Whole-head Average: This montage basically takes the average of all the channels and makes it the “reference” electrode through software. This too, distorts the real activity and generates fake EEG activity as well. In this case, the back 7-channels (parietal, temporal and occipital channels) are fairly similar. So let us assume they were 10 uv roughly on average. But these channels are getting averaged into the front channels which are fairly flat-lined in alpha. This will pull the average down to 7 out of 19 total channels. The alpha will then average out to 7/19 = 3.6 uv. Therefore, O1 and O2 which are higher than all other channels show alpha activity. Any channel with ~3.6 uv on it, will show as a flat line for alpha. C3, CZ  and C4 are fairly close to the average and therefore flatline in alpha. Notice that T3 and T4, which are fairly flat in the referential montage, appear to have more activity in this averaged montage because they have less than the average. If they were flat-lined in the referential montage, they would show up as 3.6 uv and out of phase (red line) with all the other alpha activity. In reality, this simply is not true. Notice that the frontal channels (which are fairly flat-lined in referential) now show a few microvolts out-of-phase with the posterior channels. This is a complete error! Given these channels are fairly flat with respect to alpha, vector addition will apply to them the amplitude of the whole-head average alpha and put them out-of-phase with the posterior alpha.

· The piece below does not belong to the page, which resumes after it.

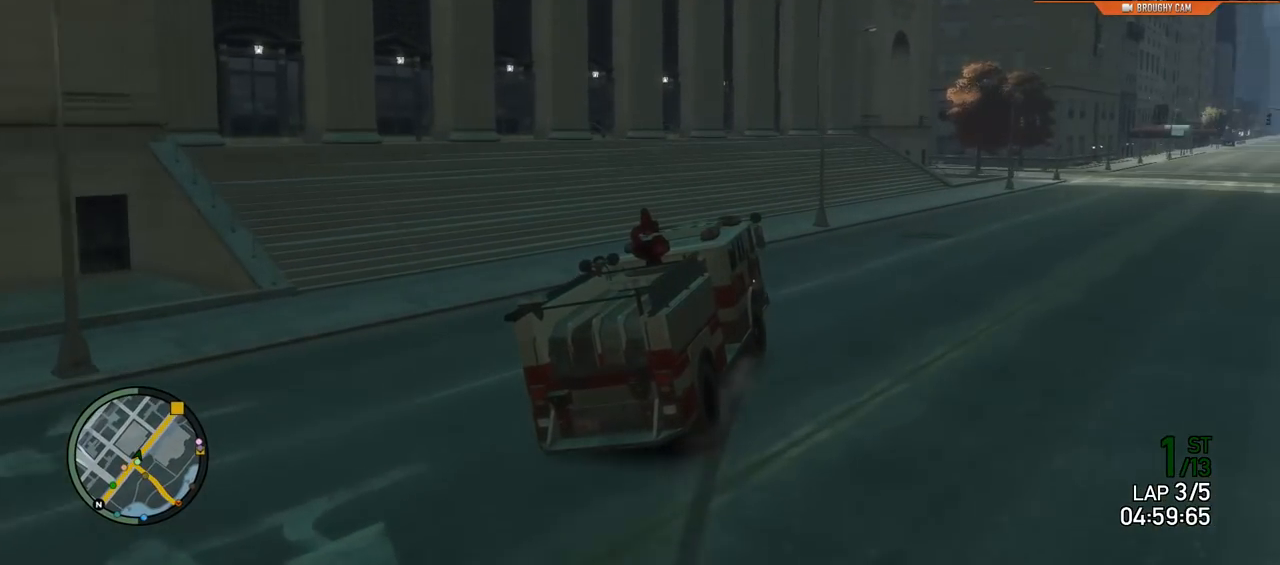
Gameplay with a controller (Xbox layout); each line is a JSON object with the inputs held at the frame after it. "events" lists button and stick changes between this image and that frame as [ms after this image, input, new state], when the widget could be followed in between.
{"buttons": ["R2"], "left_stick": "up-right", "right_stick": "center", "events": []}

Vertex: The issues with a vertex montage is obvious. Everything is subtracted against the vertex. If the vertex had alpha on it similar to the other back channels, then that alpha would be subtracted out and the back channels would show close to 0 uv. In the referential montage, CZ appears to have some random-ish beta and possibly some EMG on it. Of course, this activity spills into all the other channels as it has been subtracted out of CZ, (which the software has made “0”). Any channel that was in phase with CZ would show a flat line where the similarities coincide. Any channel with out of phase activity to CZ, would now show as double its height as seen in the referential montage.

So Laplacian and Average montages are great for highlighting an aberrant channel. These montages can be misleading when there are several hyper-coherent channels in the recording.